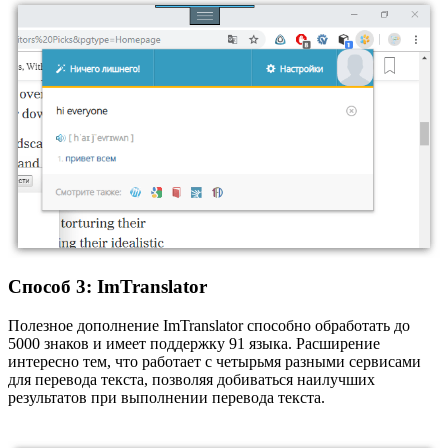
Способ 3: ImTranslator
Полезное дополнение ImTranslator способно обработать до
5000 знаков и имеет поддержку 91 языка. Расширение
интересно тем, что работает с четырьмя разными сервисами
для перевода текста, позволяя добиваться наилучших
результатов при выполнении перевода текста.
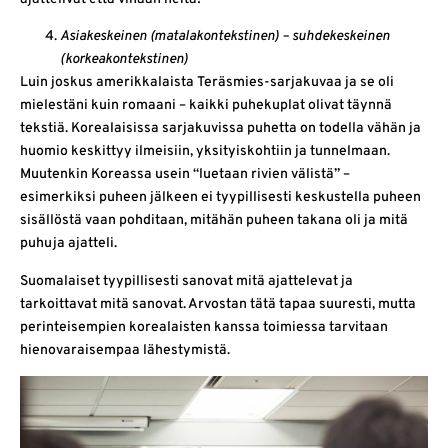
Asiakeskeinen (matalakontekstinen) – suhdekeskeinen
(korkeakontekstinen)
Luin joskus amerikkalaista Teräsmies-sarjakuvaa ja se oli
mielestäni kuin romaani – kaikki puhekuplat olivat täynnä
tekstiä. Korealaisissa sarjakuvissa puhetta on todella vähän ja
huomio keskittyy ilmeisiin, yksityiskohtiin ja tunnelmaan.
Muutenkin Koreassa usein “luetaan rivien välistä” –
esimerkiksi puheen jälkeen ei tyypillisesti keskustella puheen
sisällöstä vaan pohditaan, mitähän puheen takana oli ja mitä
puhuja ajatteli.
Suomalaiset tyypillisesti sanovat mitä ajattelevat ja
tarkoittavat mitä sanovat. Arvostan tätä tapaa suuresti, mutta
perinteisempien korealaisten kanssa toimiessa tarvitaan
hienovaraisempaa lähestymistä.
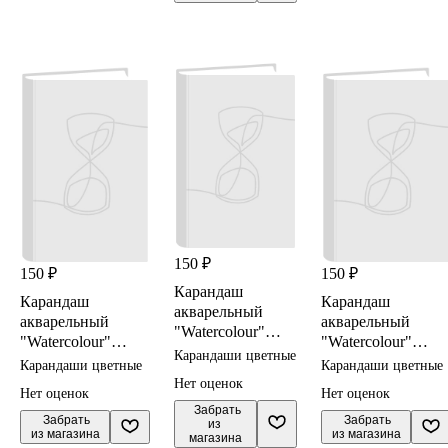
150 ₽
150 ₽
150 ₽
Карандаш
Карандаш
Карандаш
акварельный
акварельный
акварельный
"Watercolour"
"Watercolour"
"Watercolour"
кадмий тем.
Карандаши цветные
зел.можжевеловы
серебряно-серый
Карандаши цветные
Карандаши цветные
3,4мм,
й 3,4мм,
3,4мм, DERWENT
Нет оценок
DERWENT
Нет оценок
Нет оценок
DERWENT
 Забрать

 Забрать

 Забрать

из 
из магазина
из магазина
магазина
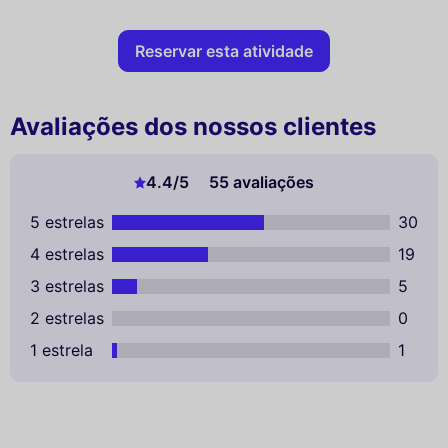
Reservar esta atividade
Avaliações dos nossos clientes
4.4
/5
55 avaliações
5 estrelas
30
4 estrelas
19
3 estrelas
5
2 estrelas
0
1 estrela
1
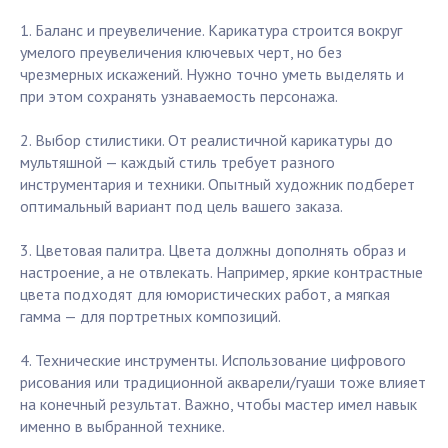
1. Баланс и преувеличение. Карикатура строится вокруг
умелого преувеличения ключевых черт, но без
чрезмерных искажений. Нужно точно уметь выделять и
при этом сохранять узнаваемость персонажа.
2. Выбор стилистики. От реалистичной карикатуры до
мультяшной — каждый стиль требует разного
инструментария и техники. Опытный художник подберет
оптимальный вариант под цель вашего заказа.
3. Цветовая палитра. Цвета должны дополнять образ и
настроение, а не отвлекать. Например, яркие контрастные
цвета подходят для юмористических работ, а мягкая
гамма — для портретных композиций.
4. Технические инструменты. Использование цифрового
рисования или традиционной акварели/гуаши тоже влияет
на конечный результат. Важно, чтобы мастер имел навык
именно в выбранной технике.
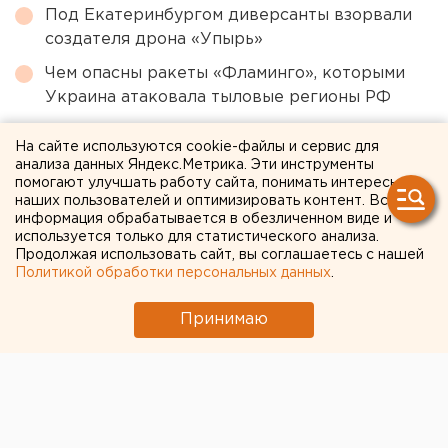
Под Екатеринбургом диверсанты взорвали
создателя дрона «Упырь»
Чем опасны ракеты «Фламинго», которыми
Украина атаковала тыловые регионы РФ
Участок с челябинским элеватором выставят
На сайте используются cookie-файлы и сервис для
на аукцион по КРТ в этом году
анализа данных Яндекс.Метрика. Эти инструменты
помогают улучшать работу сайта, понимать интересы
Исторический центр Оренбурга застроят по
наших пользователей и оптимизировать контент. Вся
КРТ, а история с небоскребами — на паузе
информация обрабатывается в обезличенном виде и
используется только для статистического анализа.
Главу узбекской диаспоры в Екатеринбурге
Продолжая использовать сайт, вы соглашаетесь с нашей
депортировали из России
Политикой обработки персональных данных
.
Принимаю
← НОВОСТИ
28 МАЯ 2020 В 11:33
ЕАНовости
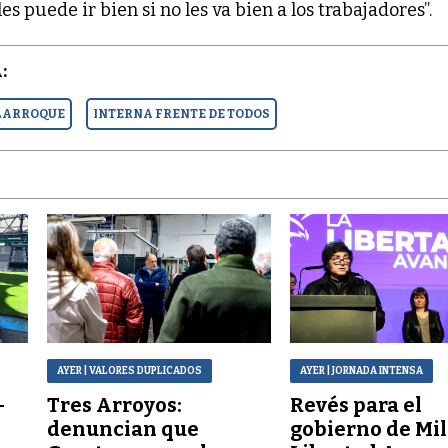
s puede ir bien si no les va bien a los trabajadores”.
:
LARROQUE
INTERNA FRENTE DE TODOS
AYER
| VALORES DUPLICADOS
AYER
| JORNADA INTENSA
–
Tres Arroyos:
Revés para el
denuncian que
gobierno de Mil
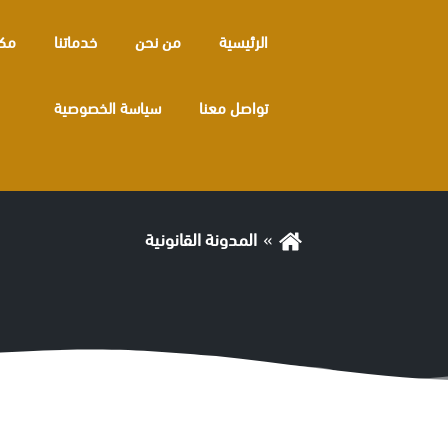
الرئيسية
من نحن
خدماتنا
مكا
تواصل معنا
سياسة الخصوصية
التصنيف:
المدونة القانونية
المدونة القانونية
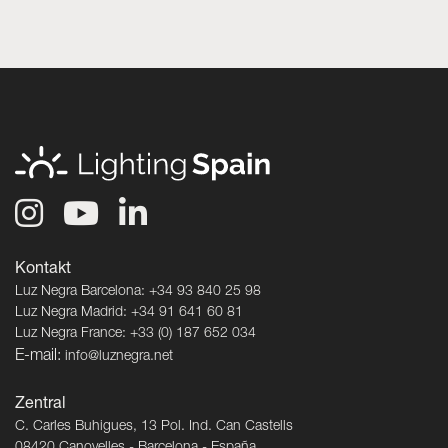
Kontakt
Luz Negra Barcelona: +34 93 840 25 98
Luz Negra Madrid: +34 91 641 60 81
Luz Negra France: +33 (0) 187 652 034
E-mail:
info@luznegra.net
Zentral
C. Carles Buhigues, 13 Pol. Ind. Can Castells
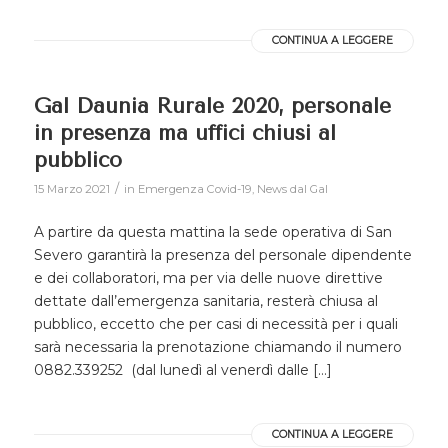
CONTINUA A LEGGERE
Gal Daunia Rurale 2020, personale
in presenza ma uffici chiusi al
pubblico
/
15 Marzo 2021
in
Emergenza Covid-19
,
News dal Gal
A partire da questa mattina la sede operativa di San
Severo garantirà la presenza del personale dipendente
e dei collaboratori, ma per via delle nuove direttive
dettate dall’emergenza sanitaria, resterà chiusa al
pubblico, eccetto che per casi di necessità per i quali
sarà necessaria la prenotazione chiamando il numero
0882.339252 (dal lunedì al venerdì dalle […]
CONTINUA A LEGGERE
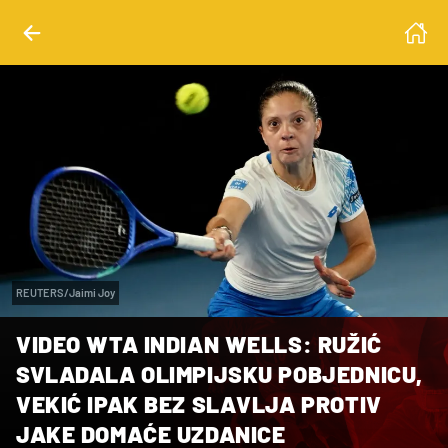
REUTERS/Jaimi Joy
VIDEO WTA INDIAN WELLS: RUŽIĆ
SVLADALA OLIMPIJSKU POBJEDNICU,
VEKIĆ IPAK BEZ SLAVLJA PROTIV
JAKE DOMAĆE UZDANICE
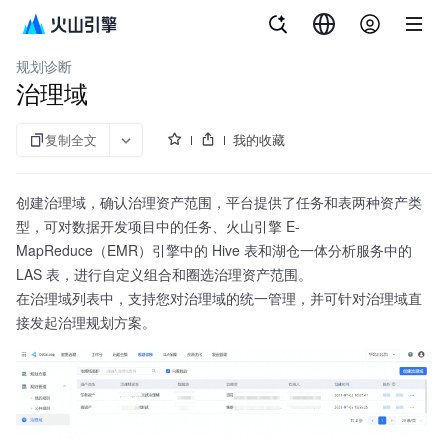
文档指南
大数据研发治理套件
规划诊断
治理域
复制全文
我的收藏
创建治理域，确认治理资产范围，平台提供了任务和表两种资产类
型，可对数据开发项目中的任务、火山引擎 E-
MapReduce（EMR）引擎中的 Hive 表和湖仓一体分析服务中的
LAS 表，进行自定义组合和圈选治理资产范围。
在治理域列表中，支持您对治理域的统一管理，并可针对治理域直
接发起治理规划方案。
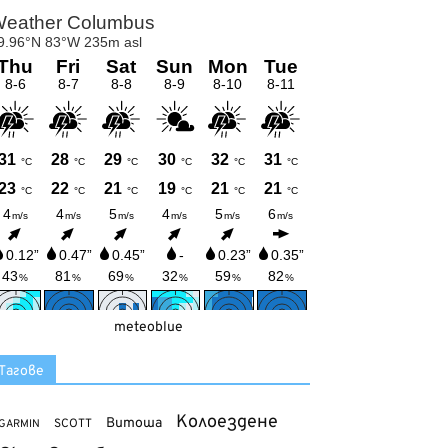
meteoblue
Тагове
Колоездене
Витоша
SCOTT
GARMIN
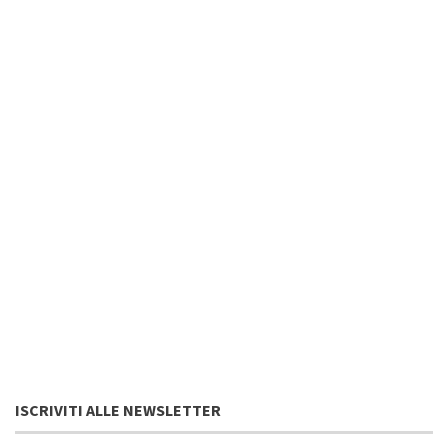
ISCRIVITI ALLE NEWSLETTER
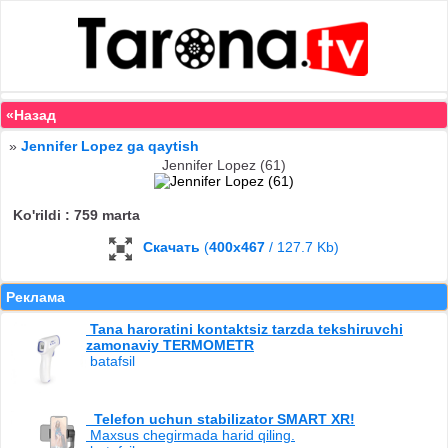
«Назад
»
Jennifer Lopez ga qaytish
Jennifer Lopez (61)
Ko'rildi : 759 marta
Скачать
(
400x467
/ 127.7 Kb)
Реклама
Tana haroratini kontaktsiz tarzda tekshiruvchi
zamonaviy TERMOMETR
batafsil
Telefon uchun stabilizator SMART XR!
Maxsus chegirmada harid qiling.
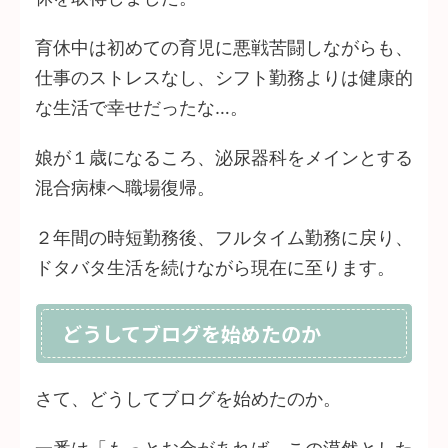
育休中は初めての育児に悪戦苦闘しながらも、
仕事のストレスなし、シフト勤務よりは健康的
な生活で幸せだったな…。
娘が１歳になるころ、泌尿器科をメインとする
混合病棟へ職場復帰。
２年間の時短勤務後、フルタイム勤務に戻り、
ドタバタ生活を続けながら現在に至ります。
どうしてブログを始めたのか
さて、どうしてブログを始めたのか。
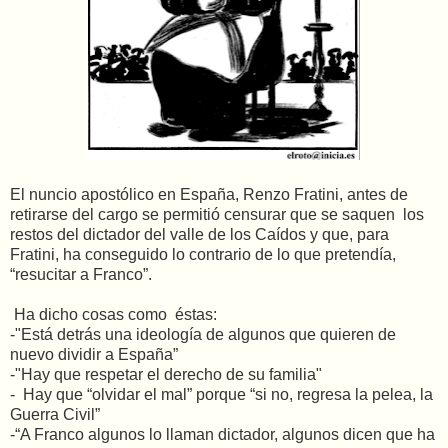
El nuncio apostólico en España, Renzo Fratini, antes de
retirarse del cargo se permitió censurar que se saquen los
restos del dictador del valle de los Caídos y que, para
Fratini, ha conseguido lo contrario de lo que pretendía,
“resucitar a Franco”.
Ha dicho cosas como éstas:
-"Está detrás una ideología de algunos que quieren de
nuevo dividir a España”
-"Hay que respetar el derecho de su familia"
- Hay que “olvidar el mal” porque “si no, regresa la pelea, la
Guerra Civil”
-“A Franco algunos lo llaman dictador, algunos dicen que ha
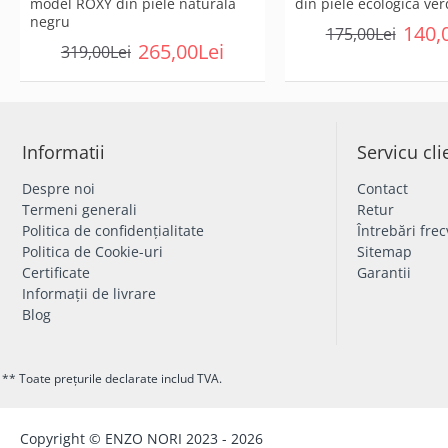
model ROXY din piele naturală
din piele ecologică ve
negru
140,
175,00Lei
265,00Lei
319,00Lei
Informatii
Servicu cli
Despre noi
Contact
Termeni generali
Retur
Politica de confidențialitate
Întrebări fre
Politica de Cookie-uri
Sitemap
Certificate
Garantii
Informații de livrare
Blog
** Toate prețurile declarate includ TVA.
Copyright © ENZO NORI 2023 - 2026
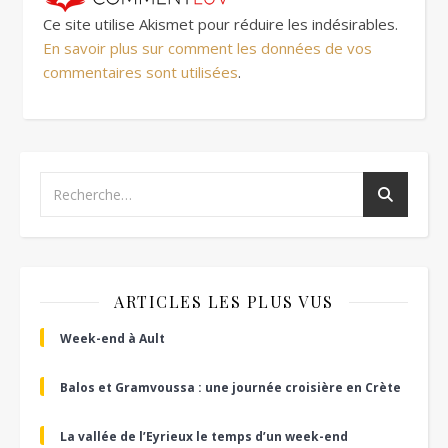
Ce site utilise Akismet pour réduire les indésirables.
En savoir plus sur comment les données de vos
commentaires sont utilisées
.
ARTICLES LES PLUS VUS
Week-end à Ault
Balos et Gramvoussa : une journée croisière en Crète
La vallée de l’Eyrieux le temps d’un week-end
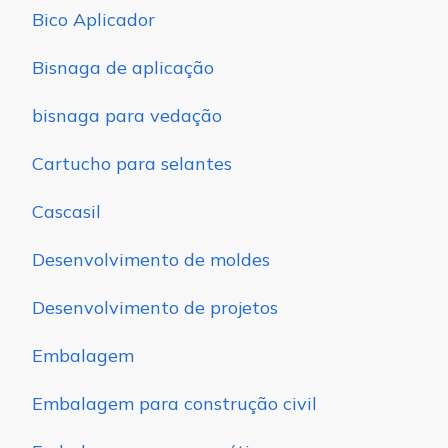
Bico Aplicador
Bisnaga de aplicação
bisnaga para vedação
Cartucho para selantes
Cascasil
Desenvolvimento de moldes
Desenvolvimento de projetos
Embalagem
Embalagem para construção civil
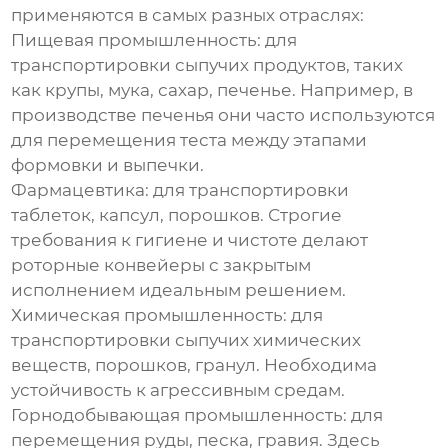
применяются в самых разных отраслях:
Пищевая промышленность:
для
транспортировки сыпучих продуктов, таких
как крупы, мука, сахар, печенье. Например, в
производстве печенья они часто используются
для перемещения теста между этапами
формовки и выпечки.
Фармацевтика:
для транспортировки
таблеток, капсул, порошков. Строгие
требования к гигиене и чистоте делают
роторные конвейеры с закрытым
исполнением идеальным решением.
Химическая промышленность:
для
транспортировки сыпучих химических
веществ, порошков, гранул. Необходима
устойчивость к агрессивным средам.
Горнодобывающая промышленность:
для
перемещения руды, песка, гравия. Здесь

» Prompt
Out of the listing above, reproduce exactly the lines from the one with "3. Цветовая палитра." up to and including the one with "именно в выбранной технике.".

» Answer to this task
3. Цветовая палитра. Цвета должны дополнять образ и
настроение, а не отвлекать. Например, яркие контрастные
цвета подходят для юмористических работ, а мягкая
гамма — для портретных композиций.
4. Технические инструменты. Использование цифрового
рисования или традиционной акварели/гуаши тоже влияет
на конечный результат. Важно, чтобы мастер имел навык
именно в выбранной технике.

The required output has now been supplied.